### PROBLEM TO WORK ON
Report every line in the records below that holds the word "gluten".

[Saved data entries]
---------------

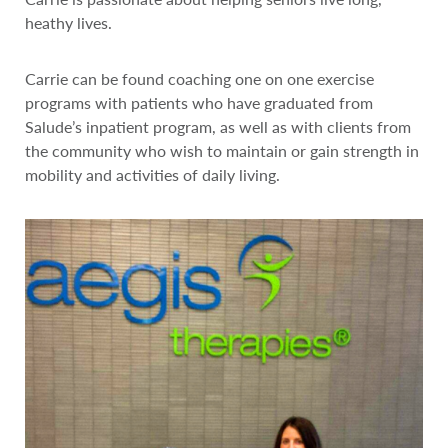
heathy lives.
Carrie can be found coaching one on one exercise
programs with patients who have graduated from
Salude’s inpatient program, as well as with clients from
the community who wish to maintain or gain strength in
mobility and activities of daily living.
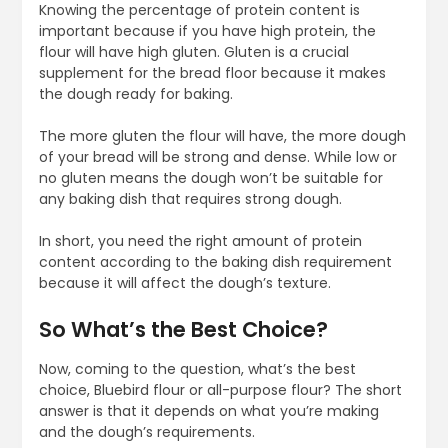
Knowing the percentage of protein content is
important because if you have high protein, the
flour will have high gluten. Gluten is a crucial
supplement for the bread floor because it makes
the dough ready for baking.
The more gluten the flour will have, the more dough
of your bread will be strong and dense. While low or
no gluten means the dough won’t be suitable for
any baking dish that requires strong dough.
In short, you need the right amount of protein
content according to the baking dish requirement
because it will affect the dough’s texture.
So What’s the Best Choice?
Now, coming to the question, what’s the best
choice, Bluebird flour or all-purpose flour? The short
answer is that it depends on what you’re making
and the dough’s requirements.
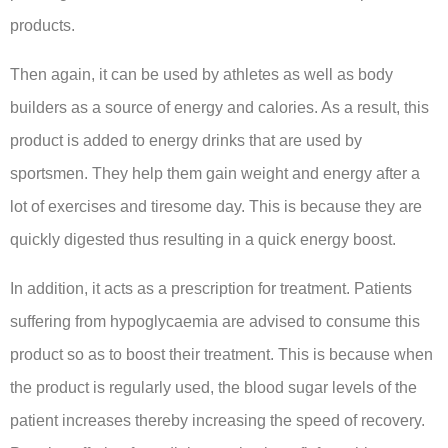
products.
Then again, it can be used by athletes as well as body
builders as a source of energy and calories. As a result, this
product is added to energy drinks that are used by
sportsmen. They help them gain weight and energy after a
lot of exercises and tiresome day. This is because they are
quickly digested thus resulting in a quick energy boost.
In addition, it acts as a prescription for treatment. Patients
suffering from hypoglycaemia are advised to consume this
product so as to boost their treatment. This is because when
the product is regularly used, the blood sugar levels of the
patient increases thereby increasing the speed of recovery.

---------------

### RESPONSE FOR THIS EXERCISE
flour will have high gluten. Gluten is a crucial
The more gluten the flour will have, the more dough
no gluten means the dough won’t be suitable for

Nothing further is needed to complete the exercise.